An international research team studied genetic samples from people living in four countries. They identified three distinct clusters, or groups, that are not specific to a nation or continent, or linked to body mass index, age, or gender.
"Our knowledge of species and functional composition of the human gut microbiome is rapidly increasing, but it is still based on very few cohorts and little is known about variation across the world," they write in the journal Nature.
The team, which comprises researchers from ten countries, confirmed the existence of these three groups in other large gene studies.
The first group is dominated by the Bacteroides bacteria, the second by Prevotella, and the third by Ruminococcus plus Staphylococcus, Gordonibacter and Akkermansia, and is the most common. Each has its own way of supplying energy and produce vitamins in varying amounts.
The findings suggest that "intestinal microbiota variation is generally stratified, not continuous". "This indicates further the existence of a limited number of well-balanced host-microbial symbiotic states that might respond differently to diet and drug intake," they believe.

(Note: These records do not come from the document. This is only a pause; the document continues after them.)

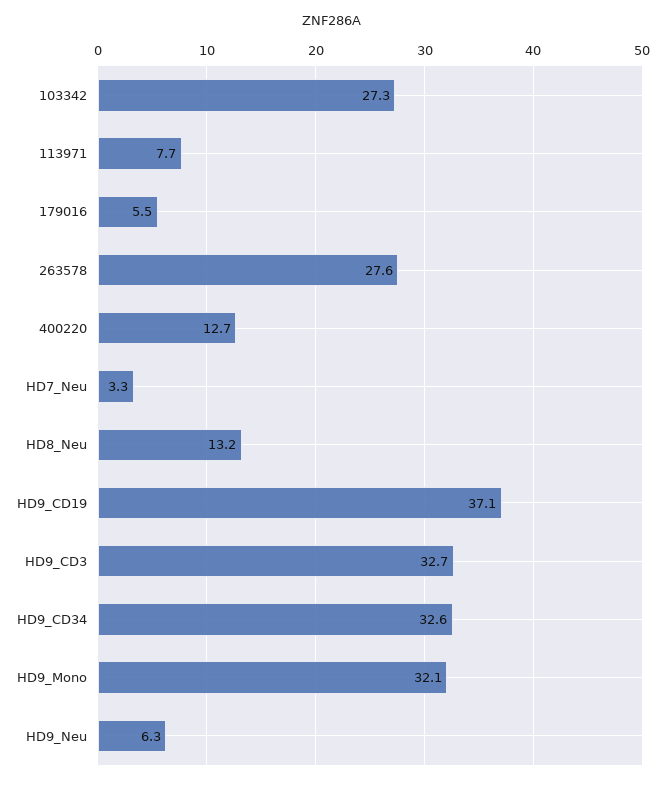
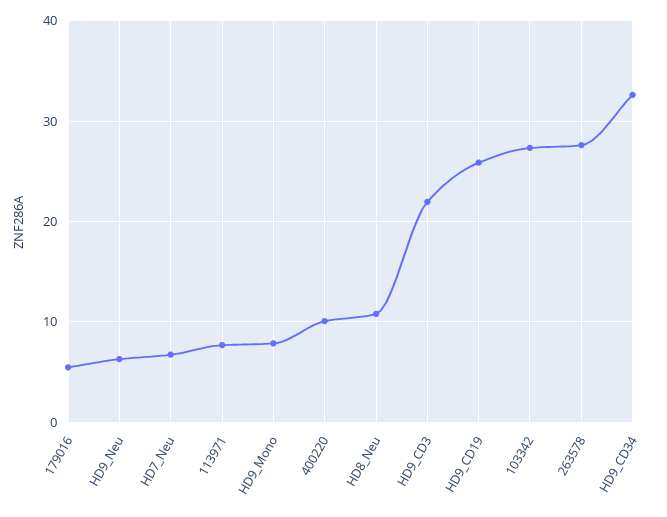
  {
    "103342": 27.3,
    "113971": 7.7,
    "179016": 5.5,
    "263578": 27.6,
-   "400220": 12.7,
+   "400220": 10,
-   "HD7_Neu": 3.3,
+   "HD7_Neu": 7,
-   "HD8_Neu": 13.2,
+   "HD8_Neu": 11,
-   "HD9_CD19": 37.1,
+   "HD9_CD19": 26,
-   "HD9_CD3": 32.7,
+   "HD9_CD3": 22,
    "HD9_CD34": 32.6,
-   "HD9_Mono": 32.1,
+   "HD9_Mono": 8,
    "HD9_Neu": 6.3
  }

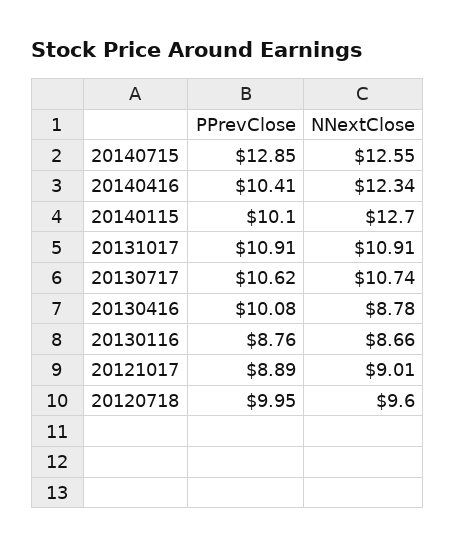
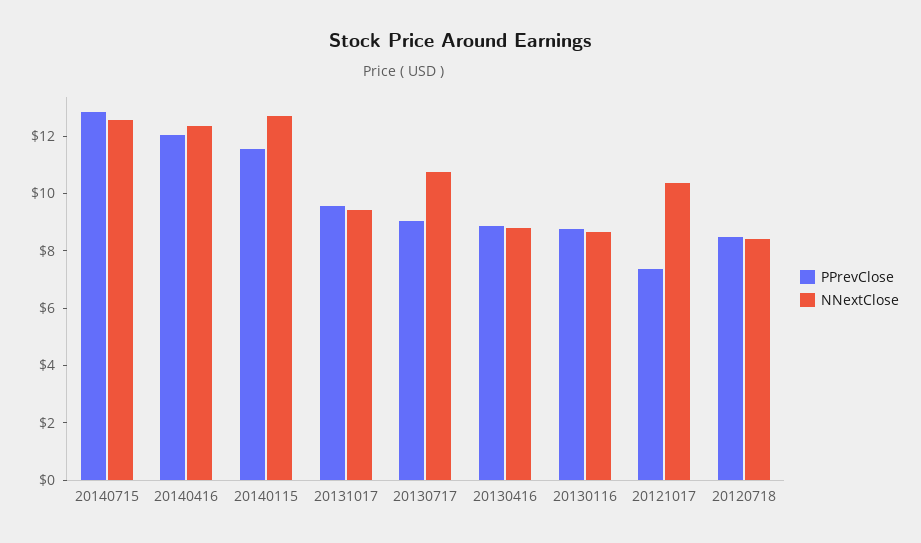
  {
    "PPrevClose": {
      "20140715": 12.85,
-     "20140416": 10.41,
+     "20140416": 12,
-     "20140115": 10.1,
+     "20140115": 11.5,
-     "20131017": 10.91,
+     "20131017": 9.5,
-     "20130717": 10.62,
+     "20130717": 9,
-     "20130416": 10.08,
+     "20130416": 9,
      "20130116": 8.76,
-     "20121017": 8.89,
+     "20121017": 7.5,
-     "20120718": 9.95
+     "20120718": 8.5
    },
    "NNextClose": {
      "20140715": 12.55,
      "20140416": 12.34,
      "20140115": 12.7,
-     "20131017": 10.91,
+     "20131017": 9.5,
      "20130717": 10.74,
      "20130416": 8.78,
      "20130116": 8.66,
-     "20121017": 9.01,
+     "20121017": 10.5,
-     "20120718": 9.6
+     "20120718": 8.5
    }
  }

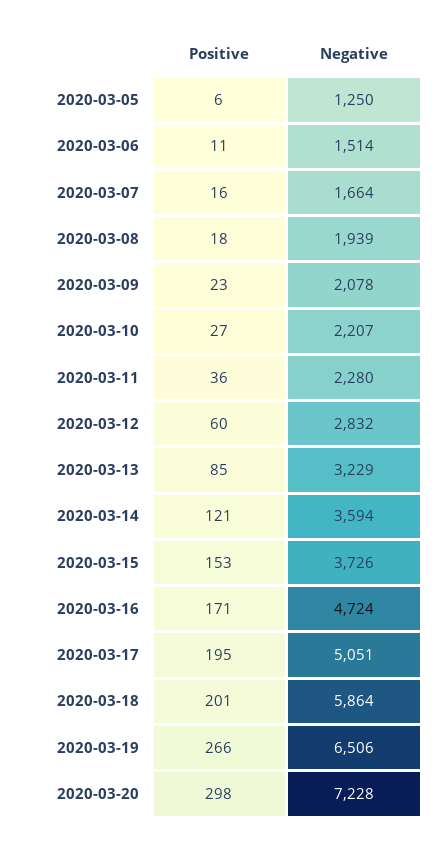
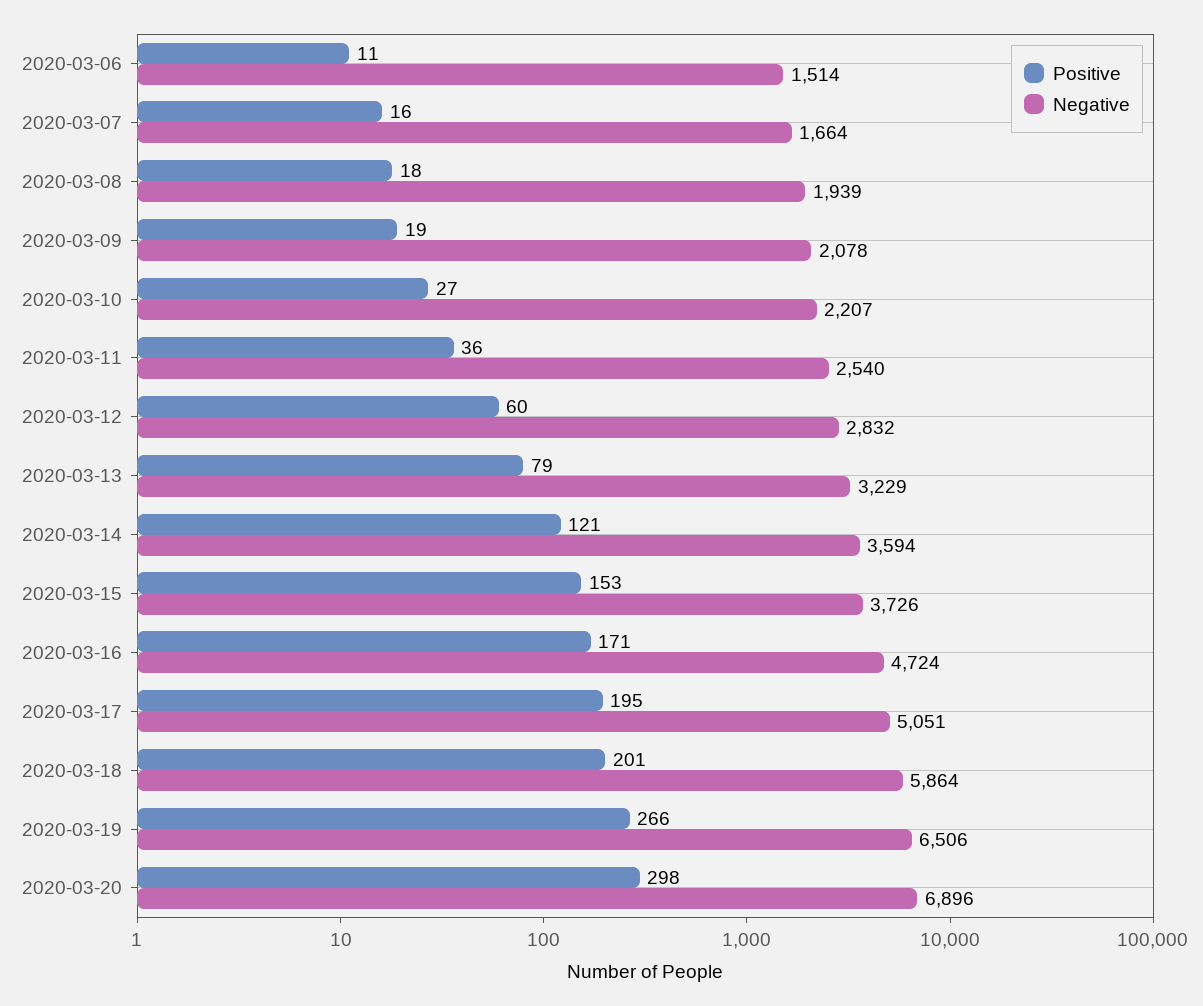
  {
    "Positive": {
-     "2020-03-05": 6,
      "2020-03-06": 11,
      "2020-03-07": 16,
      "2020-03-08": 18,
-     "2020-03-09": 23,
+     "2020-03-09": 19,
      "2020-03-10": 27,
      "2020-03-11": 36,
      "2020-03-12": 60,
-     "2020-03-13": 85,
+     "2020-03-13": 79,
      "2020-03-14": 121,
      "2020-03-15": 153,
      "2020-03-16": 171,
      "2020-03-17": 195,
      "2020-03-18": 201,
      "2020-03-19": 266,
      "2020-03-20": 298
    },
    "Negative": {
-     "2020-03-05": 1250,
      "2020-03-06": 1514,
      "2020-03-07": 1664,
      "2020-03-08": 1939,
      "2020-03-09": 2078,
      "2020-03-10": 2207,
-     "2020-03-11": 2280,
+     "2020-03-11": 2540,
      "2020-03-12": 2832,
      "2020-03-13": 3229,
      "2020-03-14": 3594,
      "2020-03-15": 3726,
      "2020-03-16": 4724,
      "2020-03-17": 5051,
      "2020-03-18": 5864,
      "2020-03-19": 6506,
-     "2020-03-20": 7228
+     "2020-03-20": 6896
    }
  }

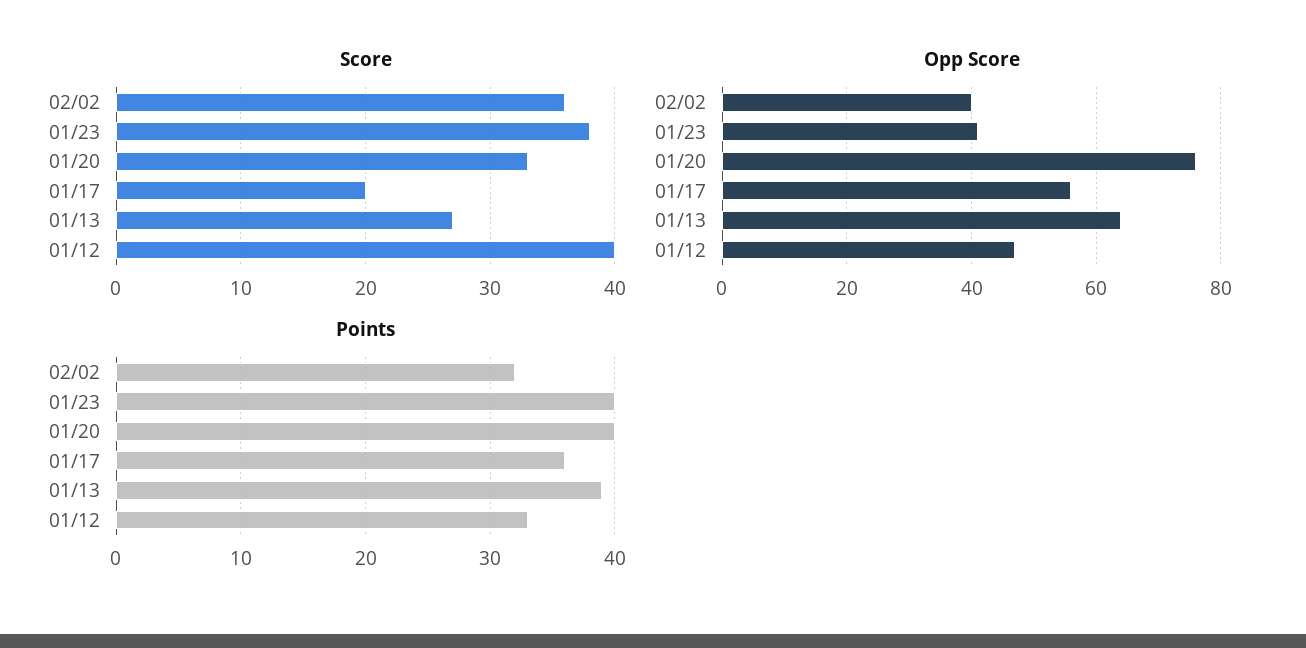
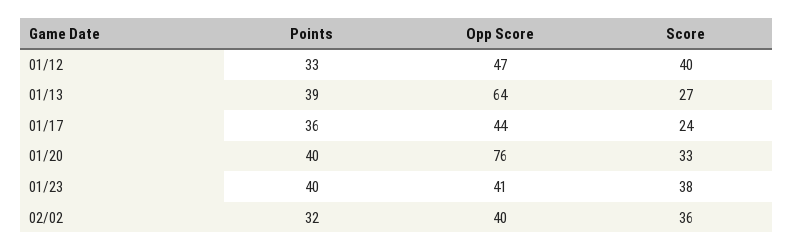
  {
    "Score": {
      "02/02": 36,
      "01/23": 38,
      "01/20": 33,
-     "01/17": 20,
+     "01/17": 24,
      "01/13": 27,
      "01/12": 40
    },
    "Opp Score": {
      "02/02": 40,
      "01/23": 41,
      "01/20": 76,
-     "01/17": 55,
+     "01/17": 44,
      "01/13": 64,
      "01/12": 47
    },
    "Points": {
      "02/02": 32,
      "01/23": 40,
      "01/20": 40,
      "01/17": 36,
      "01/13": 39,
      "01/12": 33
    }
  }

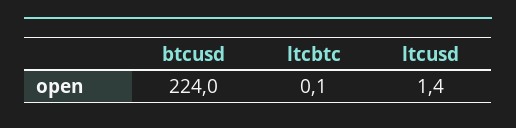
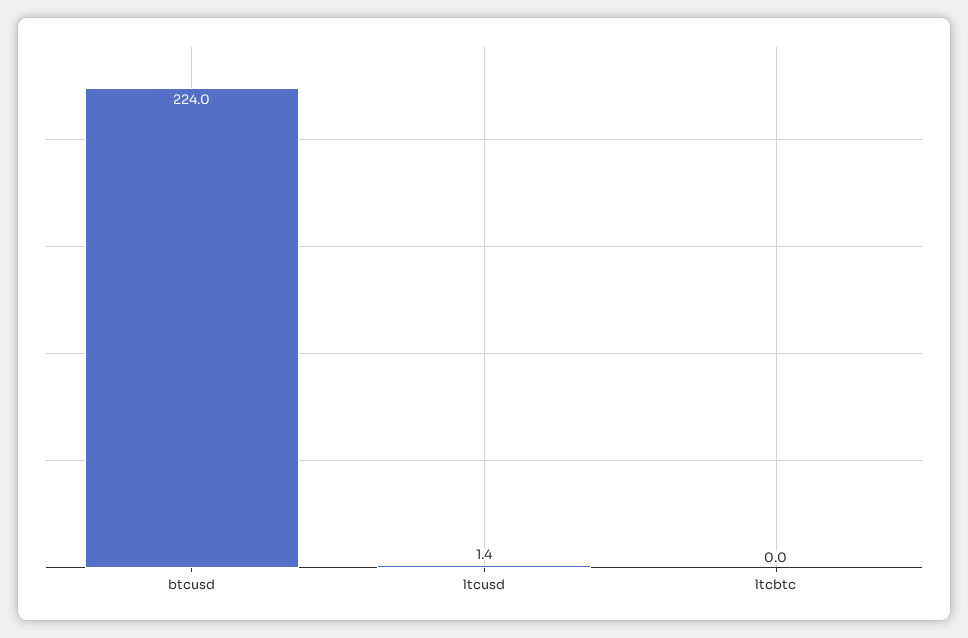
  {
    "btcusd": 224,
-   "ltcbtc": 0.1,
+   "ltcbtc": 0,
    "ltcusd": 1.4
  }

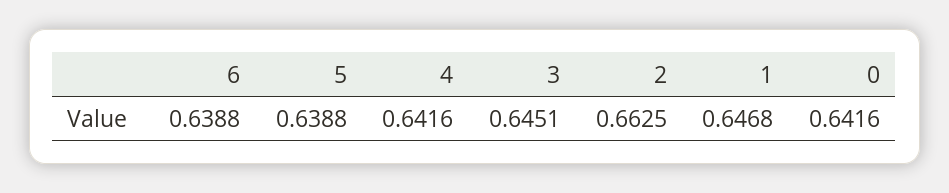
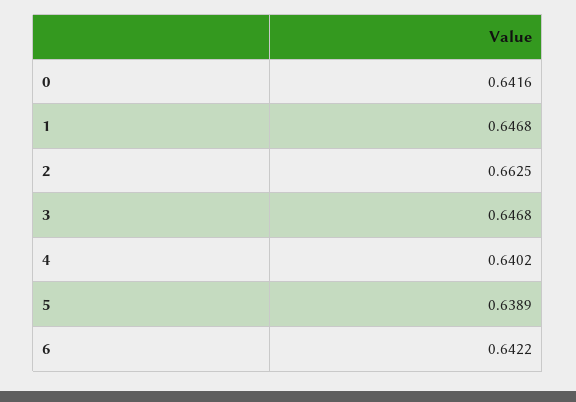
  {
-   "6": 0.6388,
+   "6": 0.6422,
-   "5": 0.6388,
+   "5": 0.6389,
-   "4": 0.6416,
+   "4": 0.6402,
-   "3": 0.6451,
+   "3": 0.6468,
    "2": 0.6625,
    "1": 0.6468,
    "0": 0.6416
  }

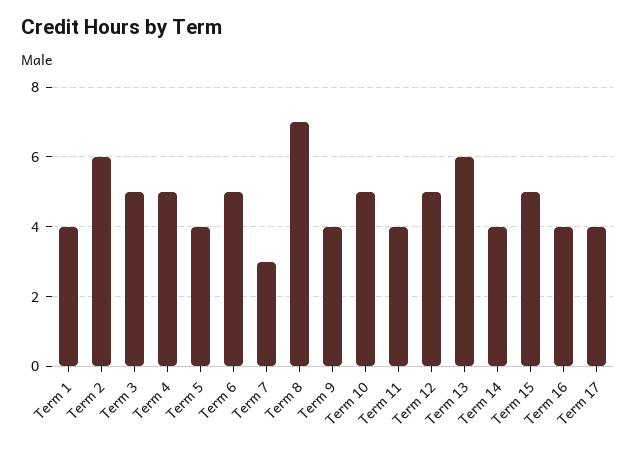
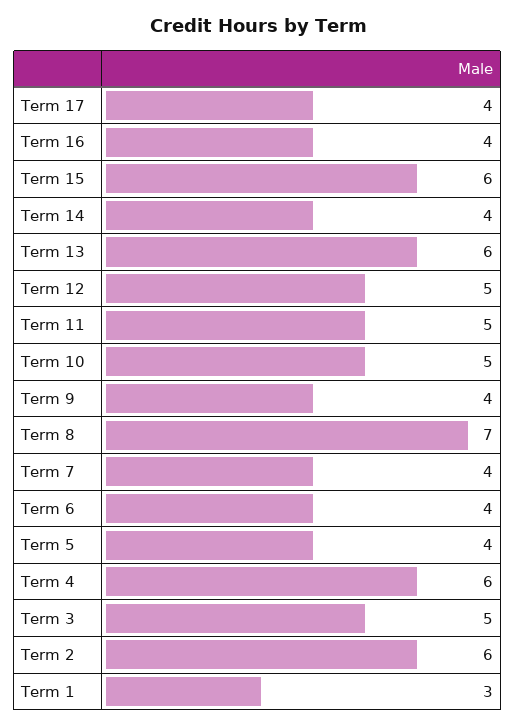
  {
-   "Term 1": 4,
+   "Term 1": 3,
    "Term 2": 6,
    "Term 3": 5,
-   "Term 4": 5,
+   "Term 4": 6,
    "Term 5": 4,
-   "Term 6": 5,
+   "Term 6": 4,
-   "Term 7": 3,
+   "Term 7": 4,
    "Term 8": 7,
    "Term 9": 4,
    "Term 10": 5,
-   "Term 11": 4,
+   "Term 11": 5,
    "Term 12": 5,
    "Term 13": 6,
    "Term 14": 4,
-   "Term 15": 5,
+   "Term 15": 6,
    "Term 16": 4,
    "Term 17": 4
  }

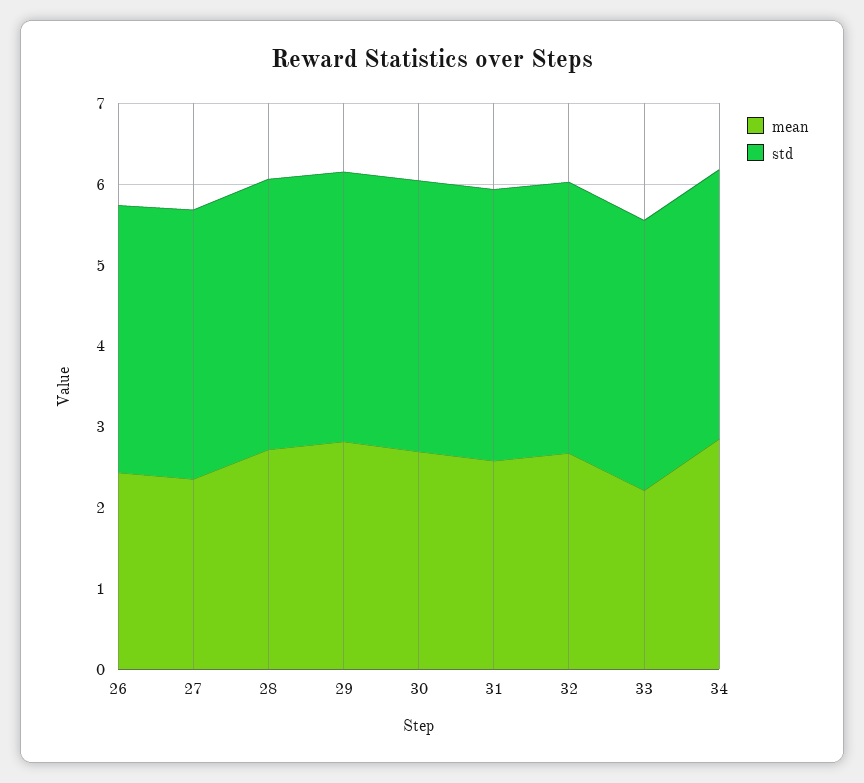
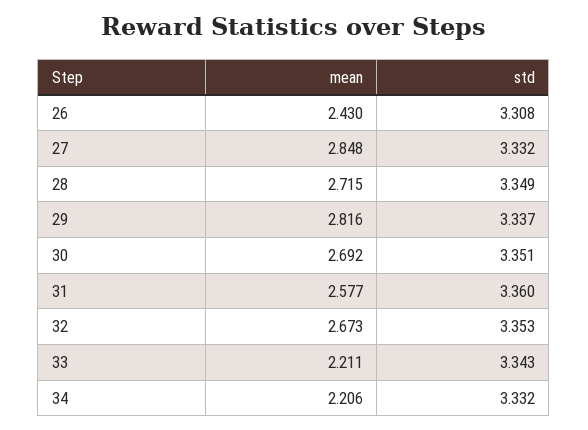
  {
    "mean": {
      "26": 2.43,
-     "27": 2.4,
+     "27": 2.848,
      "28": 2.715,
      "29": 2.816,
      "30": 2.692,
      "31": 2.577,
      "32": 2.673,
      "33": 2.211,
-     "34": 2.8
+     "34": 2.206
    },
    "std": {
      "26": 3.308,
      "27": 3.332,
      "28": 3.349,
      "29": 3.337,
      "30": 3.351,
      "31": 3.36,
      "32": 3.353,
      "33": 3.343,
      "34": 3.332
    }
  }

Dr Julian Parkhill of the Wellcome Trust Sanger Institute in Cambridge, UK, and colleagues say the discovery of these groups "provides promising opportunities for individual medicinal and dietary advice".
The same research team, called the MetaHIT consortium, catalogued the genes of human intestinal bacteria last year. Every person is host to several hundred types of gut bacteria.
Arumugam, M. et al. Enterotypes of the human gut microbiome. Nature, published online 20 April, 2011.